__SEU OBJETIVO__
Selecione nas entradas abaixo cada linha em que aparece a palavra "upon" e copie essas linhas.

__DADOS DO EXERCÍCIO__
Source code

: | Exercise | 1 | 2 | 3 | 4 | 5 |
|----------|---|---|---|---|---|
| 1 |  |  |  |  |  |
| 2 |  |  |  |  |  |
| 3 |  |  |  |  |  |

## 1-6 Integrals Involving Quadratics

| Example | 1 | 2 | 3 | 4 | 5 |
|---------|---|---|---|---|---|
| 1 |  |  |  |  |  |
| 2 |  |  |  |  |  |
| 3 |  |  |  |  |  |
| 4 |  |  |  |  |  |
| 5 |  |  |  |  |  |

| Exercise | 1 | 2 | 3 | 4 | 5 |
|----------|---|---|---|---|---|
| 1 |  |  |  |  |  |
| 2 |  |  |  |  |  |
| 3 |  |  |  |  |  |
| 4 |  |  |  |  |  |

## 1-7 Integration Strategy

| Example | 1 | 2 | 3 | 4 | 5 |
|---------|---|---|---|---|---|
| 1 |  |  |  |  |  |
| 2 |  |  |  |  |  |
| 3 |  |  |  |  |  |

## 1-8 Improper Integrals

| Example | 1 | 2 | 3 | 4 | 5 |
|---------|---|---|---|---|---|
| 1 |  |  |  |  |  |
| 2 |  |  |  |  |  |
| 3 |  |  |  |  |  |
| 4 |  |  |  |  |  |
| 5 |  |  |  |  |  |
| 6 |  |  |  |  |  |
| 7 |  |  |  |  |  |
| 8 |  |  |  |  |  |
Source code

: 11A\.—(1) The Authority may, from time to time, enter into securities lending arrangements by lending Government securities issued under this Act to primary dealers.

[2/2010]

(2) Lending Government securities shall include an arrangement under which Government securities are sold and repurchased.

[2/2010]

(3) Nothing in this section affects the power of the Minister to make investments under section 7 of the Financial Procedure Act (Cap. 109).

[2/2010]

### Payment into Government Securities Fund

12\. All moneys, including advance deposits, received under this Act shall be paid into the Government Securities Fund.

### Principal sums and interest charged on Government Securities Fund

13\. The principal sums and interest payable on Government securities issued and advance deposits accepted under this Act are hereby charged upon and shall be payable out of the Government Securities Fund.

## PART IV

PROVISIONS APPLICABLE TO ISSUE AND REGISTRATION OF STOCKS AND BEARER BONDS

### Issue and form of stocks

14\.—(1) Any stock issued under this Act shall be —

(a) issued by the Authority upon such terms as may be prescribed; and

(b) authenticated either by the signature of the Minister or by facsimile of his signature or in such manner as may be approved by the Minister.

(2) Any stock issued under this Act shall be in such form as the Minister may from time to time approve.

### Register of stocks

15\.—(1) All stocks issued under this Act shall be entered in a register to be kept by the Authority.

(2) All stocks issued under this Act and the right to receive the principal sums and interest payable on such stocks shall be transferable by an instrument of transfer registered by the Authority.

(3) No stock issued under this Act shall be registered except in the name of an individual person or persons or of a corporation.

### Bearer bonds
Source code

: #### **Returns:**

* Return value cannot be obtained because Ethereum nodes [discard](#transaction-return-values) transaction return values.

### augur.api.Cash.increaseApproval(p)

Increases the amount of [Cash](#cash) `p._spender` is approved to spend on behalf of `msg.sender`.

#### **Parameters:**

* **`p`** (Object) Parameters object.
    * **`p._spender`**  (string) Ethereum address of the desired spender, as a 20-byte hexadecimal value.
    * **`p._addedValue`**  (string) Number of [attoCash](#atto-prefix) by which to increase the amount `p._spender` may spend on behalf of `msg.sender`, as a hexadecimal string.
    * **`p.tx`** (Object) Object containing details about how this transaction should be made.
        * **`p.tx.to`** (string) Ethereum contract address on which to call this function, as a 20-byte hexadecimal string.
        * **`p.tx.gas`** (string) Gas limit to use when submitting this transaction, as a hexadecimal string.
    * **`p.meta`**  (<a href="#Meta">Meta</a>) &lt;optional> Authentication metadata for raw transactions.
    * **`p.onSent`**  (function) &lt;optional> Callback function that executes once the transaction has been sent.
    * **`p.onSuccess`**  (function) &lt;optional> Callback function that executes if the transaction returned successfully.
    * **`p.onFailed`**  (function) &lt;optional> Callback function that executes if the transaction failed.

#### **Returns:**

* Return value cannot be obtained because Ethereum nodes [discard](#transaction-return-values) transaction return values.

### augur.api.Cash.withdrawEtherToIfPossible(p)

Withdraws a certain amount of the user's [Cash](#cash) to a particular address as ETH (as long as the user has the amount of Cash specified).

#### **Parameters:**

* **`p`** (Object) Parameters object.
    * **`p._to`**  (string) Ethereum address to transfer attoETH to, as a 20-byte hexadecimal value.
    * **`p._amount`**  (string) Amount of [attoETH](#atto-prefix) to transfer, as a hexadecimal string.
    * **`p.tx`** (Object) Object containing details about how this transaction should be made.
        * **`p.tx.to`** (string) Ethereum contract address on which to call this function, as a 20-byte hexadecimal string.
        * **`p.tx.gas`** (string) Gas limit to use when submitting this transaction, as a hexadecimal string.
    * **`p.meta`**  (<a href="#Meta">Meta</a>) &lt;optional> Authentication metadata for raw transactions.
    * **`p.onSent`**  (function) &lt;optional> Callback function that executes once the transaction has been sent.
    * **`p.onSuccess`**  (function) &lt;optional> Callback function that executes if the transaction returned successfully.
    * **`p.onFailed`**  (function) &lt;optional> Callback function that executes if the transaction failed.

__CAIXA DE RESPOSTA__
13\. The principal sums and interest payable on Government securities issued and advance deposits accepted under this Act are hereby charged upon and shall be payable out of the Government Securities Fund.
(a) issued by the Authority upon such terms as may be prescribed; and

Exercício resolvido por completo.